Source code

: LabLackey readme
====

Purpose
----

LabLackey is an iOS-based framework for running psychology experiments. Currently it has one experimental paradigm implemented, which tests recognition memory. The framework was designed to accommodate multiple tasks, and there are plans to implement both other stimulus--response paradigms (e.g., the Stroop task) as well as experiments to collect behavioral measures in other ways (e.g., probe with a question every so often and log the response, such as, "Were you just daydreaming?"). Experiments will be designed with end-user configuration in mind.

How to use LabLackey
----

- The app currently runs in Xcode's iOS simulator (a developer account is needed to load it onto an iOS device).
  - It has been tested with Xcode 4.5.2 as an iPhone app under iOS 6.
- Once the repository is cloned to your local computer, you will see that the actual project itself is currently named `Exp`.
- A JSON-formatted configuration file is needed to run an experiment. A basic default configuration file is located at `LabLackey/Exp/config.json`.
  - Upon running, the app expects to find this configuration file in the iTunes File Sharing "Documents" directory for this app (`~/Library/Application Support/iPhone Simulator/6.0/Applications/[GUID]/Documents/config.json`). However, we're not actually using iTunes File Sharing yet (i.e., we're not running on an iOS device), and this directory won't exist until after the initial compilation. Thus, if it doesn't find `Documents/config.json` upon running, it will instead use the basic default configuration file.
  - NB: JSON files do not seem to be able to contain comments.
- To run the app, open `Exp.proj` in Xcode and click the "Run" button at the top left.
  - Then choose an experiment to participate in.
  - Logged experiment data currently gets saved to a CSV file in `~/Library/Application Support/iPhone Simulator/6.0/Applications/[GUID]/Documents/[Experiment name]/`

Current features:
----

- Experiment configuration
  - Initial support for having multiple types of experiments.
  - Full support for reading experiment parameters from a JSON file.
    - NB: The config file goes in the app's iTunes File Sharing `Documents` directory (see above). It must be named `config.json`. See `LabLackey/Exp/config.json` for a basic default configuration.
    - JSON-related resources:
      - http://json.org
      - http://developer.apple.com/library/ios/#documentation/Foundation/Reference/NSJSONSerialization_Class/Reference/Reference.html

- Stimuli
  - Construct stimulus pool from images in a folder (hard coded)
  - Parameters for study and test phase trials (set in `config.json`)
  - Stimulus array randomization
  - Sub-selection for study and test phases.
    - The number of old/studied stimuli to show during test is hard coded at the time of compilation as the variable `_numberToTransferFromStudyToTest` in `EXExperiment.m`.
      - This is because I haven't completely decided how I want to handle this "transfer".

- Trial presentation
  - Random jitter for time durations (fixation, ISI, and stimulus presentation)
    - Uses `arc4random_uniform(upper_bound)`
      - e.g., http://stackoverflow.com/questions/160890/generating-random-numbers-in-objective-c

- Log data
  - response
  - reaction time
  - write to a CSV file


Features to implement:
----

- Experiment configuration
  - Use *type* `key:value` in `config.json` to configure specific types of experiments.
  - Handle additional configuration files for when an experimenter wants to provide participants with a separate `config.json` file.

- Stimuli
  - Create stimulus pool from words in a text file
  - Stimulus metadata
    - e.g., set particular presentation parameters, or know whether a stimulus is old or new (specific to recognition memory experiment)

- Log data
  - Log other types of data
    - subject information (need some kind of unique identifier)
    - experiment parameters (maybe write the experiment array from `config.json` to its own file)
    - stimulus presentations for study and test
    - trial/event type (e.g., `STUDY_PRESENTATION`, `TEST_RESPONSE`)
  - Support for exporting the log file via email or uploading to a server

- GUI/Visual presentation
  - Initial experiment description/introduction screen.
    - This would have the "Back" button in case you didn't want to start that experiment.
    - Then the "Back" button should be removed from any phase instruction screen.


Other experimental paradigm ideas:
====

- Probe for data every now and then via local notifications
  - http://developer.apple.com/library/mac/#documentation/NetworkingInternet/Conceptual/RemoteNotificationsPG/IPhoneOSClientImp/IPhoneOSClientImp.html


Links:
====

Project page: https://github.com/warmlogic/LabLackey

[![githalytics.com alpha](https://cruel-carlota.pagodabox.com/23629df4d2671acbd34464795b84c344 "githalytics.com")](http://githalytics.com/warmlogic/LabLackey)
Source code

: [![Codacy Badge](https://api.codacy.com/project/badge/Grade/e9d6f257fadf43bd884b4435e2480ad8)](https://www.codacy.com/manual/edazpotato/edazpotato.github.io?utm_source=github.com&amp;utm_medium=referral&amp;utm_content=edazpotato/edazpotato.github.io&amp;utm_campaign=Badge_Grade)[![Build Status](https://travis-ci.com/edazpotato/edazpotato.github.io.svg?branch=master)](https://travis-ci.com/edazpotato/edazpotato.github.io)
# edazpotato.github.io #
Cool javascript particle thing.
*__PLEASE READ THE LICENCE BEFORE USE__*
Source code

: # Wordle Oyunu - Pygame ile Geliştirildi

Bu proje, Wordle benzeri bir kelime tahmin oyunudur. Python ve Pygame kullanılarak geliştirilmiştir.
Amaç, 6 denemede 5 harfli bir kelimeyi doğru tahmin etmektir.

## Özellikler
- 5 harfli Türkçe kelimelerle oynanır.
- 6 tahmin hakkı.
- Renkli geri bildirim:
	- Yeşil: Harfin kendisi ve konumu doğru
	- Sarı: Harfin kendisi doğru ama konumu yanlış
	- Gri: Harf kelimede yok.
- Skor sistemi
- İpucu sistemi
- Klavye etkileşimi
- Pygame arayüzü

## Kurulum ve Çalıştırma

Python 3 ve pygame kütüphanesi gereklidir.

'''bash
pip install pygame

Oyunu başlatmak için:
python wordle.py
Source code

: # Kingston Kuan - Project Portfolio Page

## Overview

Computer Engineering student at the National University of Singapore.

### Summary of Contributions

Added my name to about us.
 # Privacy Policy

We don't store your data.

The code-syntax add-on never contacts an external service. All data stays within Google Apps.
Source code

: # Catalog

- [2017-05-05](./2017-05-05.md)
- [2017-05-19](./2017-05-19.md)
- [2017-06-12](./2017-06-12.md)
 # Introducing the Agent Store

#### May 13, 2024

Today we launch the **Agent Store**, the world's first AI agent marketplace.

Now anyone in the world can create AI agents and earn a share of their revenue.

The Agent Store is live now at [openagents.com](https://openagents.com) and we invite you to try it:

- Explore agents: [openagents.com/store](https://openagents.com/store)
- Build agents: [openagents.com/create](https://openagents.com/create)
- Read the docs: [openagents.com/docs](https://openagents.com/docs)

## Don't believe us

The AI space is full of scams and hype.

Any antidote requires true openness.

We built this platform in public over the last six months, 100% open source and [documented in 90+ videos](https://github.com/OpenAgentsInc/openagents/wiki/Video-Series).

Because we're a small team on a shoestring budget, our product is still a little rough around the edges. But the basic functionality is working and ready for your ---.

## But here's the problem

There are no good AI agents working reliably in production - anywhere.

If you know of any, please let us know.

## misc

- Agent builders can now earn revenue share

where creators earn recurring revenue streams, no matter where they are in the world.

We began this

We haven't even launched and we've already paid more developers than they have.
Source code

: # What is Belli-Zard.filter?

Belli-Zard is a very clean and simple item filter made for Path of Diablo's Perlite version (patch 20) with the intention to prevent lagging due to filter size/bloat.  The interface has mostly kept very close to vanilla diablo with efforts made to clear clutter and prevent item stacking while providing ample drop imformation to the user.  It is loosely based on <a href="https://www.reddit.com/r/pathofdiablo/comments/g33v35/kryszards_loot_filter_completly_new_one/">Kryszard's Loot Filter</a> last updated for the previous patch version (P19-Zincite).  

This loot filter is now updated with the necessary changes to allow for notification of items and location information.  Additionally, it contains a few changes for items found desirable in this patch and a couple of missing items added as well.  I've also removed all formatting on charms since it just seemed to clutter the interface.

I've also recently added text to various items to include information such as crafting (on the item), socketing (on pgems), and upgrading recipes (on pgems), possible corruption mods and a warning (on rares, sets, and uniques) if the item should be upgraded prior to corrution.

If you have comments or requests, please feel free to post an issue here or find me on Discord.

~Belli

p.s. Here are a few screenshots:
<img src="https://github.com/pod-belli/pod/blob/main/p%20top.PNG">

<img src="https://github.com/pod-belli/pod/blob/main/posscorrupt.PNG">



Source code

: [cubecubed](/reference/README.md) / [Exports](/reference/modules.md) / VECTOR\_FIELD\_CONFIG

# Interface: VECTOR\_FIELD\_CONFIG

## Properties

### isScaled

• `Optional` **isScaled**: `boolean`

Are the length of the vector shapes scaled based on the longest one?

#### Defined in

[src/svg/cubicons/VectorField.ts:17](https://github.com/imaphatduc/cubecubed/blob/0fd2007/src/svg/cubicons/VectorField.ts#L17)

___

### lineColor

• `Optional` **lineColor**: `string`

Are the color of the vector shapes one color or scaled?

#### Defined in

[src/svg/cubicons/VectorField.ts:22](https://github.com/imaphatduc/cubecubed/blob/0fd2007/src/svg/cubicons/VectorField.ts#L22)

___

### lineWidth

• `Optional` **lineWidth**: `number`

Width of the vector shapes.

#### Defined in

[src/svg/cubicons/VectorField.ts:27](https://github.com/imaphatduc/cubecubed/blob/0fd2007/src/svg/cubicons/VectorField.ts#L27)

--*--

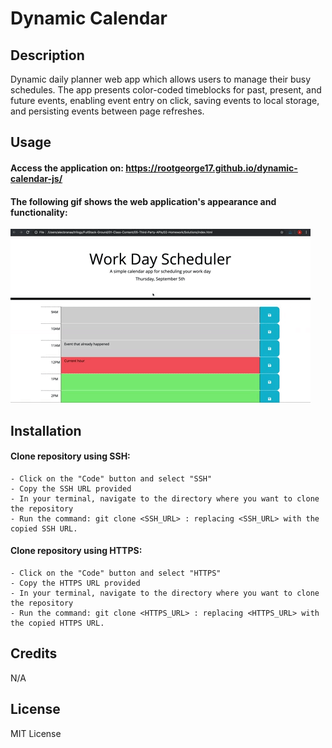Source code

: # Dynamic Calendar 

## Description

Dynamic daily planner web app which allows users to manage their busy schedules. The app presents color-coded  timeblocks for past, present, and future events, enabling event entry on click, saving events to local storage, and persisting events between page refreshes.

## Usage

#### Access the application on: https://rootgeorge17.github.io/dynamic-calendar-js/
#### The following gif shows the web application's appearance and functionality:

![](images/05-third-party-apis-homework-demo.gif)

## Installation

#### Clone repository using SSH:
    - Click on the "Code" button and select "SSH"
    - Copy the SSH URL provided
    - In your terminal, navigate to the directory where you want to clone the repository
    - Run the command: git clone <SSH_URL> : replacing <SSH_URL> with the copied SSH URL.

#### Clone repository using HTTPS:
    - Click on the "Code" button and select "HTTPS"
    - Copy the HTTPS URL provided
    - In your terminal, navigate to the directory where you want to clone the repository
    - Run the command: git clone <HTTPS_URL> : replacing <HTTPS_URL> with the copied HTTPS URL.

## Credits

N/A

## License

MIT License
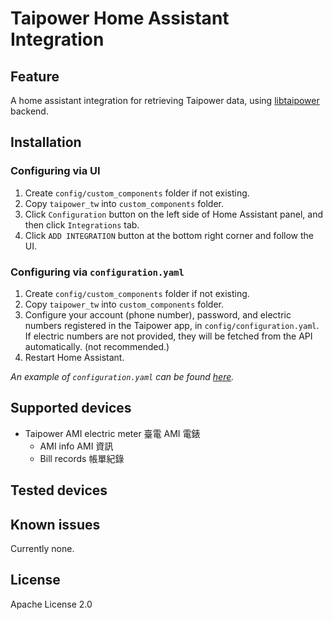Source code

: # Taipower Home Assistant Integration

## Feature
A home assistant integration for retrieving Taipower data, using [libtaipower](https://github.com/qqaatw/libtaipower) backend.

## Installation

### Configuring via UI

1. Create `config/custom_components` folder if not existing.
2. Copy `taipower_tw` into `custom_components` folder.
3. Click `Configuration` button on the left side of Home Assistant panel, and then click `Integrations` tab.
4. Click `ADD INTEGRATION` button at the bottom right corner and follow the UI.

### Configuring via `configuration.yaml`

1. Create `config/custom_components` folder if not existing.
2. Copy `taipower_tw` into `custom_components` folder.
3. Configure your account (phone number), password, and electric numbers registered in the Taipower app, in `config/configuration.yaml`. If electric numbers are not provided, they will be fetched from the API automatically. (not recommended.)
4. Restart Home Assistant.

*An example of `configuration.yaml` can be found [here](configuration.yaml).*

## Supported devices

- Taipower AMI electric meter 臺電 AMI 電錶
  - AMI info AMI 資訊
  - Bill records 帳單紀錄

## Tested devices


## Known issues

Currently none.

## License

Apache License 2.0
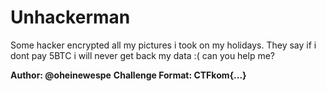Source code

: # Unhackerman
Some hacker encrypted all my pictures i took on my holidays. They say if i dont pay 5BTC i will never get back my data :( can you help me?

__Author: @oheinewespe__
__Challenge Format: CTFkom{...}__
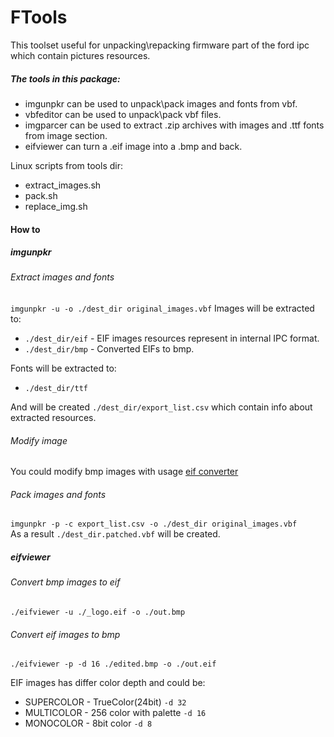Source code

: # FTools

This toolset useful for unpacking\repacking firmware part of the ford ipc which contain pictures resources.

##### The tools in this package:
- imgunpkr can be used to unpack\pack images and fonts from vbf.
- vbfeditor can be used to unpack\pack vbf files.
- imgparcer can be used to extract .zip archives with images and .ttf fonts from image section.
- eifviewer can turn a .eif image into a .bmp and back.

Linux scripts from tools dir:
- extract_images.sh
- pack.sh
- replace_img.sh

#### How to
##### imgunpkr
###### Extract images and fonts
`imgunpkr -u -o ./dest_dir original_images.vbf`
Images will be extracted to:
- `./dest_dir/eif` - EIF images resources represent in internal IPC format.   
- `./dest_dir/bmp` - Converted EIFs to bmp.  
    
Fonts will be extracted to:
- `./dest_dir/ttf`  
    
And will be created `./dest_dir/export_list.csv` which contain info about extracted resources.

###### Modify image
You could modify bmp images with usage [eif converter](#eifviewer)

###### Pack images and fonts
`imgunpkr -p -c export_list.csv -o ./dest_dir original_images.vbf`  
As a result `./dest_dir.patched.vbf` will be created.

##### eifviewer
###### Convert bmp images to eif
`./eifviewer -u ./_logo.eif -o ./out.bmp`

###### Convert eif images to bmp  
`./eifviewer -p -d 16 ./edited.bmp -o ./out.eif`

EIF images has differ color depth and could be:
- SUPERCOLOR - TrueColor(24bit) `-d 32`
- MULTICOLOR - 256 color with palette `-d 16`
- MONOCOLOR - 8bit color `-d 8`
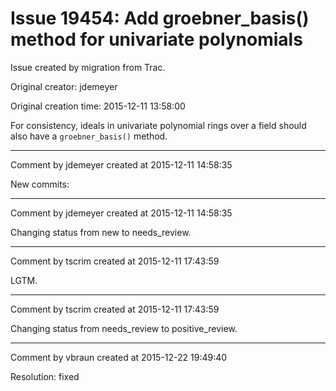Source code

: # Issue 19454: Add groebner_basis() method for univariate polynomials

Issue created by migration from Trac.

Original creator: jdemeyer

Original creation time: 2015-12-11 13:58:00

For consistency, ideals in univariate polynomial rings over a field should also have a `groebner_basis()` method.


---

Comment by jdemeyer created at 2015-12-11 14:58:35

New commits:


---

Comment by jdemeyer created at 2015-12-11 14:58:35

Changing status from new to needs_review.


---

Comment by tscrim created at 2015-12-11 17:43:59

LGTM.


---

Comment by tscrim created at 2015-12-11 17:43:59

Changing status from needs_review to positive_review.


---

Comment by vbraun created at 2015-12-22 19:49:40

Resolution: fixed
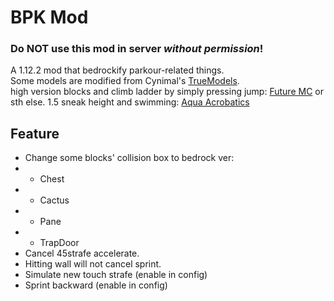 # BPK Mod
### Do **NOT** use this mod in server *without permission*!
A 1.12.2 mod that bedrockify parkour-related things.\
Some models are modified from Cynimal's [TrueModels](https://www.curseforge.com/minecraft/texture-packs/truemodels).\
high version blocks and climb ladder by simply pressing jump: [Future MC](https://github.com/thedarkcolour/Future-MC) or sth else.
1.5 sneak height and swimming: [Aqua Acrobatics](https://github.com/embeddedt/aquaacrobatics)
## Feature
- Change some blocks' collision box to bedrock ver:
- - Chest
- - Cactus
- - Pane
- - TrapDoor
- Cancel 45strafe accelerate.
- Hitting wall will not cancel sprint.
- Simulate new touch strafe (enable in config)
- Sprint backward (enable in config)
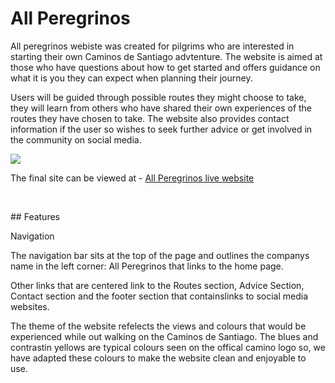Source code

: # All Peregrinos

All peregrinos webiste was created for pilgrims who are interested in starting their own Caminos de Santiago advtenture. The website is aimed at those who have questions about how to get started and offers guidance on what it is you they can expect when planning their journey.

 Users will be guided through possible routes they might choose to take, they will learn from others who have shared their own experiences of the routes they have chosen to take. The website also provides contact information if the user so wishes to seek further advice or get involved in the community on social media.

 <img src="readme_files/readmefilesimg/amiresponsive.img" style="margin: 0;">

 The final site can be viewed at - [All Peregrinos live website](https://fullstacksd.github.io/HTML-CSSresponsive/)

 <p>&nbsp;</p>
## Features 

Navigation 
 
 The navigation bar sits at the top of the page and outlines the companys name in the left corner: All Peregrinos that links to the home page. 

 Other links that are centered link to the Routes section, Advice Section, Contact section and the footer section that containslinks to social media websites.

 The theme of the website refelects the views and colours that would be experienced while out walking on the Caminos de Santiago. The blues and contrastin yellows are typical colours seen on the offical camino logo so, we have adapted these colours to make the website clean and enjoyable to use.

--*--

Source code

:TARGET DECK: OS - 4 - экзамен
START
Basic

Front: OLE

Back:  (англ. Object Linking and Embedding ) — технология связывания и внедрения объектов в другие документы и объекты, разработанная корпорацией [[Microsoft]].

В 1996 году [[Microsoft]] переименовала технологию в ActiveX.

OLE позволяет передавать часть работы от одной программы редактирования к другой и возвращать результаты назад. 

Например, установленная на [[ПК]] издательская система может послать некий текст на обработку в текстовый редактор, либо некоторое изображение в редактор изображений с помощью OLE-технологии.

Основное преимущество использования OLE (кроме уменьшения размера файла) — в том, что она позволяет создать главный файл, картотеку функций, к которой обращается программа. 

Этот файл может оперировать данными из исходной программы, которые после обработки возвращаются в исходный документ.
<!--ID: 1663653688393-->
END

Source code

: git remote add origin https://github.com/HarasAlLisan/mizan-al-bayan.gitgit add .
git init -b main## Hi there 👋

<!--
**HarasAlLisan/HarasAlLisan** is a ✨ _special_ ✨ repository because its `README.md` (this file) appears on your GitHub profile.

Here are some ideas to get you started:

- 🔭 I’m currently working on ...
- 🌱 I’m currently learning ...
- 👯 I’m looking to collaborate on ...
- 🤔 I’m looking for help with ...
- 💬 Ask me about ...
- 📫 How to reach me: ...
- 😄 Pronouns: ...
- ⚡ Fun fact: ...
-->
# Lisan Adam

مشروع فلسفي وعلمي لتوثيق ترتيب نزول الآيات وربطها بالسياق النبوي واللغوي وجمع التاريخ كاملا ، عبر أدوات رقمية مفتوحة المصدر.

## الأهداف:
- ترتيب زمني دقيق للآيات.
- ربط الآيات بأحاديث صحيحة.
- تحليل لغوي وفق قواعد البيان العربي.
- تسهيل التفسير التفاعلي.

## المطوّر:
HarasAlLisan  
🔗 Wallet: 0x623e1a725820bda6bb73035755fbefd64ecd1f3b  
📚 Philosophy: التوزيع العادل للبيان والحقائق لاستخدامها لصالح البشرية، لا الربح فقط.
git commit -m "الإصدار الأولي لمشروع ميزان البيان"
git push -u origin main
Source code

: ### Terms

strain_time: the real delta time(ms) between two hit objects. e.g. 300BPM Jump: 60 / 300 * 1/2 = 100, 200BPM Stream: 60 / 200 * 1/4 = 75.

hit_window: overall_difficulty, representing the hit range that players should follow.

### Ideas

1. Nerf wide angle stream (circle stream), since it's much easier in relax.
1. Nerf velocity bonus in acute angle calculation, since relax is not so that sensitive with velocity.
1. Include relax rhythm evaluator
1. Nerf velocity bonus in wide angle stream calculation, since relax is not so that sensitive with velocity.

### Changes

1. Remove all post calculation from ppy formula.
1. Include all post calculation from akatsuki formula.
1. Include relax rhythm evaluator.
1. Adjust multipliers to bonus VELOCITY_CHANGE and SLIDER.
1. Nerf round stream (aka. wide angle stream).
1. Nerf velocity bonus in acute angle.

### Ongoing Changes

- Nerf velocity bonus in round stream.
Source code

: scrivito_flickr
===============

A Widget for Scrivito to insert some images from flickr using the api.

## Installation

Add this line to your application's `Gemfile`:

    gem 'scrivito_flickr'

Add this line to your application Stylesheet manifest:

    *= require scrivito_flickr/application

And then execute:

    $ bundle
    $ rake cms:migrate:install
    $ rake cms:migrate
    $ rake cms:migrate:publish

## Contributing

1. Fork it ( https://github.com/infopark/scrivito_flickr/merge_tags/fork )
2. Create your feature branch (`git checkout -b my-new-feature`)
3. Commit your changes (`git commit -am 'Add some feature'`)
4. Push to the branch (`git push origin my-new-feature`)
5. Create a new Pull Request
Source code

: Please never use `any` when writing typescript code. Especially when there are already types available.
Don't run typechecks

--*--

**Problem:** Write down exactly what the lines above say, from the line holding "for univariate polynomials" through the line holding "- Cancel 45strafe accelerate.", and nothing more. Do not copy the pictures.

**Completed task:**
: # Issue 19454: Add groebner_basis() method for univariate polynomials

Issue created by migration from Trac.

Original creator: jdemeyer

Original creation time: 2015-12-11 13:58:00

For consistency, ideals in univariate polynomial rings over a field should also have a `groebner_basis()` method.


---

Comment by jdemeyer created at 2015-12-11 14:58:35

New commits:


---

Comment by jdemeyer created at 2015-12-11 14:58:35

Changing status from new to needs_review.


---

Comment by tscrim created at 2015-12-11 17:43:59

LGTM.


---

Comment by tscrim created at 2015-12-11 17:43:59

Changing status from needs_review to positive_review.


---

Comment by vbraun created at 2015-12-22 19:49:40

Resolution: fixed
 # BPK Mod
### Do **NOT** use this mod in server *without permission*!
A 1.12.2 mod that bedrockify parkour-related things.\
Some models are modified from Cynimal's [TrueModels](https://www.curseforge.com/minecraft/texture-packs/truemodels).\
high version blocks and climb ladder by simply pressing jump: [Future MC](https://github.com/thedarkcolour/Future-MC) or sth else.
1.5 sneak height and swimming: [Aqua Acrobatics](https://github.com/embeddedt/aquaacrobatics)
## Feature
- Change some blocks' collision box to bedrock ver:
- - Chest
- - Cactus
- - Pane
- - TrapDoor
- Cancel 45strafe accelerate.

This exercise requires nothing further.